Driving through Ireland after midnight is an experience that seems to be understood by RTE Radio. “Late Date” with Alf McCarthy airs on Monday to Friday from 11.25 pm to 2 am, on Saturday and Sunday, the programmes airs from Midnight until 2 am. Alf McCarthy’s skill is creating a sense of community, of making his listeners feel secure, of breaking the isolation one might feel at that night hour. His gently reassuring tone would make him a perfect storyteller to those of younger years wanting tales to hush them to sleep.
In childhood years, to be on the road after midnight would have been a very rare occurrence; there were few journeys and few visits that would have required travel at such an hour, yet there are memories of being homeward bound in the car, each pause in a town bringing both a sense of relief that there was not yet need to stir from the warm slumber of the car, but also a disappointment that the softness of a pillow had not yet been reached.

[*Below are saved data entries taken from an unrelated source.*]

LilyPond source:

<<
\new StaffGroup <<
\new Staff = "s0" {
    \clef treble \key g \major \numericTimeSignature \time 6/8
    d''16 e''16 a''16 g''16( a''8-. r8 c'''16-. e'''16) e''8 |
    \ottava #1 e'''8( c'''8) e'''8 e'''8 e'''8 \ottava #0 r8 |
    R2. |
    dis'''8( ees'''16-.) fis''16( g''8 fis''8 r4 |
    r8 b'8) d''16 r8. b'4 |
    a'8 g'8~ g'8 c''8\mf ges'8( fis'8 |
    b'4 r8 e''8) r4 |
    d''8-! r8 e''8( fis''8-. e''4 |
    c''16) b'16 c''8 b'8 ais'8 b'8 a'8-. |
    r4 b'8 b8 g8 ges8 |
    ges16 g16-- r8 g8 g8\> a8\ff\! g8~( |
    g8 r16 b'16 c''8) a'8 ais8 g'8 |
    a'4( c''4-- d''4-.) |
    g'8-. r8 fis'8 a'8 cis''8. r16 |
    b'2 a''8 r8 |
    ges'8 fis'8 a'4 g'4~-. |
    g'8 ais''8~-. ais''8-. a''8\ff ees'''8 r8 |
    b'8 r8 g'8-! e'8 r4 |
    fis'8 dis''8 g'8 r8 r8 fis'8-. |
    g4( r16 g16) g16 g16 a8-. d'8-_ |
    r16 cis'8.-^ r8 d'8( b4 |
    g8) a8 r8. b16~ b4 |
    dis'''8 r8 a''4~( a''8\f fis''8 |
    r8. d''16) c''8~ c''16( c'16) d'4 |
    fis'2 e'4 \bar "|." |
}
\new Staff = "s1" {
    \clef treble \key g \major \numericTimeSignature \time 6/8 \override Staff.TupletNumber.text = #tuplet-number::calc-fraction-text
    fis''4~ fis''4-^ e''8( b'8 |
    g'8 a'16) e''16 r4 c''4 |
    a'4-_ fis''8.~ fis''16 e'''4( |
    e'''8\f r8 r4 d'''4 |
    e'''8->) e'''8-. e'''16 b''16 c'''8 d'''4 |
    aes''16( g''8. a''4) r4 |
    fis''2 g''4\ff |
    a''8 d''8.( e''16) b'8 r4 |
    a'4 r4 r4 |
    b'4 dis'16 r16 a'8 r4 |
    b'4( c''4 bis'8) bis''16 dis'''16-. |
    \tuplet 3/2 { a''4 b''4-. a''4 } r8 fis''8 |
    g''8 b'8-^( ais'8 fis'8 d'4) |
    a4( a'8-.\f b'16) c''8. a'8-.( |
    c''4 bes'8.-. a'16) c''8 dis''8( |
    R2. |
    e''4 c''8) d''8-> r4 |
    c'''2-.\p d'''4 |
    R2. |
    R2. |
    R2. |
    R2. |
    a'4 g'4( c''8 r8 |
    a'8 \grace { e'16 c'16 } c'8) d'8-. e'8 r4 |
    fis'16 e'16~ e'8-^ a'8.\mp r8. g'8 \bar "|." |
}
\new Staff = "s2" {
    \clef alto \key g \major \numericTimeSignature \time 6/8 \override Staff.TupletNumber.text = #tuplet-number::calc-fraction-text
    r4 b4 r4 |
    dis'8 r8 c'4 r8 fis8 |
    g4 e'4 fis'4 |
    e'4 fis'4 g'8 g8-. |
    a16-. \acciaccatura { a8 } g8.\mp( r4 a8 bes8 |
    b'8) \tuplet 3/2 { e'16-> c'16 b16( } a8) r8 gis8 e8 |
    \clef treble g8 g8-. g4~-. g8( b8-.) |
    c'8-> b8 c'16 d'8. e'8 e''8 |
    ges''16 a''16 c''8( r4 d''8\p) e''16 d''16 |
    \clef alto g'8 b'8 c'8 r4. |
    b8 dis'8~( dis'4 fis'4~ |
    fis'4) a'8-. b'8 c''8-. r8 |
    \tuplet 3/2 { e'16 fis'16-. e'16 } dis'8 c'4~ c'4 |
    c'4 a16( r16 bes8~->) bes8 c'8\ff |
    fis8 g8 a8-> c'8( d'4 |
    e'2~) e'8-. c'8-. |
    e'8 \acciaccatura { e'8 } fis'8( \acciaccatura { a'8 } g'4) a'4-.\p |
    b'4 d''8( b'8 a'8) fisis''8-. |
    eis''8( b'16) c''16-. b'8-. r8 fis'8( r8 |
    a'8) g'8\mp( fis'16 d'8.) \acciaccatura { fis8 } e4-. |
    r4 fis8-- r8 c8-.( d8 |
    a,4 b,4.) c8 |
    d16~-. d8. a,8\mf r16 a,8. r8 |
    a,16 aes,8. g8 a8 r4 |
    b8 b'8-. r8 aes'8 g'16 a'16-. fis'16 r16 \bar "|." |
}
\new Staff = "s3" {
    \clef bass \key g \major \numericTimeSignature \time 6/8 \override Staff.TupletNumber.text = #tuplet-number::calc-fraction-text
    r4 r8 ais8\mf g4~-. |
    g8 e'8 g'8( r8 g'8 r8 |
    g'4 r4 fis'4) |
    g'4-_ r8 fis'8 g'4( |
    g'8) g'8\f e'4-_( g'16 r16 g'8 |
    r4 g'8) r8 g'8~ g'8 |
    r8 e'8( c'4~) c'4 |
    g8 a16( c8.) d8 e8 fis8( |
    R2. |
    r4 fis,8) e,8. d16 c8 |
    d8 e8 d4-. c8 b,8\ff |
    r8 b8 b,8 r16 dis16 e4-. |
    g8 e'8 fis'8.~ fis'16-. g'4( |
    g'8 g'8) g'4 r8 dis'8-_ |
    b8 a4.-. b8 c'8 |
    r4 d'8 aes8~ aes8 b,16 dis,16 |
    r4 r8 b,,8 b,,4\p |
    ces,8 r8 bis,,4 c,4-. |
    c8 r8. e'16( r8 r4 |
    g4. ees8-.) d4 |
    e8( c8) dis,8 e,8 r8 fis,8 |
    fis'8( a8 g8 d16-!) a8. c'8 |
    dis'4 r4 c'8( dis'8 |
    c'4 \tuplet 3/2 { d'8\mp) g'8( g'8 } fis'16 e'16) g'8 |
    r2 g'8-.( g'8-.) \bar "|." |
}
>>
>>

Sleep seemed deeply reassuring, it brought a deep sense of security and reassurance. Its occurrence in writing can create an air of momentary well-being and safety.
There is the line in Sebastian Faulks’ moving novel Charlotte Gray, where Miss Gray is about to be parachuted into Nazi-Occupied France as a spy. An RAF bomber is flying her through the night, deep into occupied territory, and one of the bomber crew announces to her that they are just passing over one of the French cities. It was a reassuring moment to me, the image of an aeroplane moving through a clouded night sky, almost as though it was tiptoeing so as not to wake anyone. The city below was a place I knew from summer holidays, but it was more than that; there is a feeling of safety, of security, in a community asleep below in the deep darkness. Is it perhaps that sleeping people are unthreatening people, or is it that sleep represents a refuge from all the worries of the world?
I remember reading Father Niall O’Brien’s story of his ministry on the Philippine island of Negros, a tale of struggling against violence and oppression. Many of the sugar workers led miserable lives as day labourers, yet there was one moment where Niall O’Brien describes stepping into a hut late at night to be met with darkness in which he could make out the sleeping figures of itinerant workers. Sleep seemed a moment of relief, a few brief hours of respite from the grinding poverty in which they lived.
Perhaps the comfort in listening to Alf McCarthy’s programme is that it can create a place where reality is closed out and where, for a moment, all is well.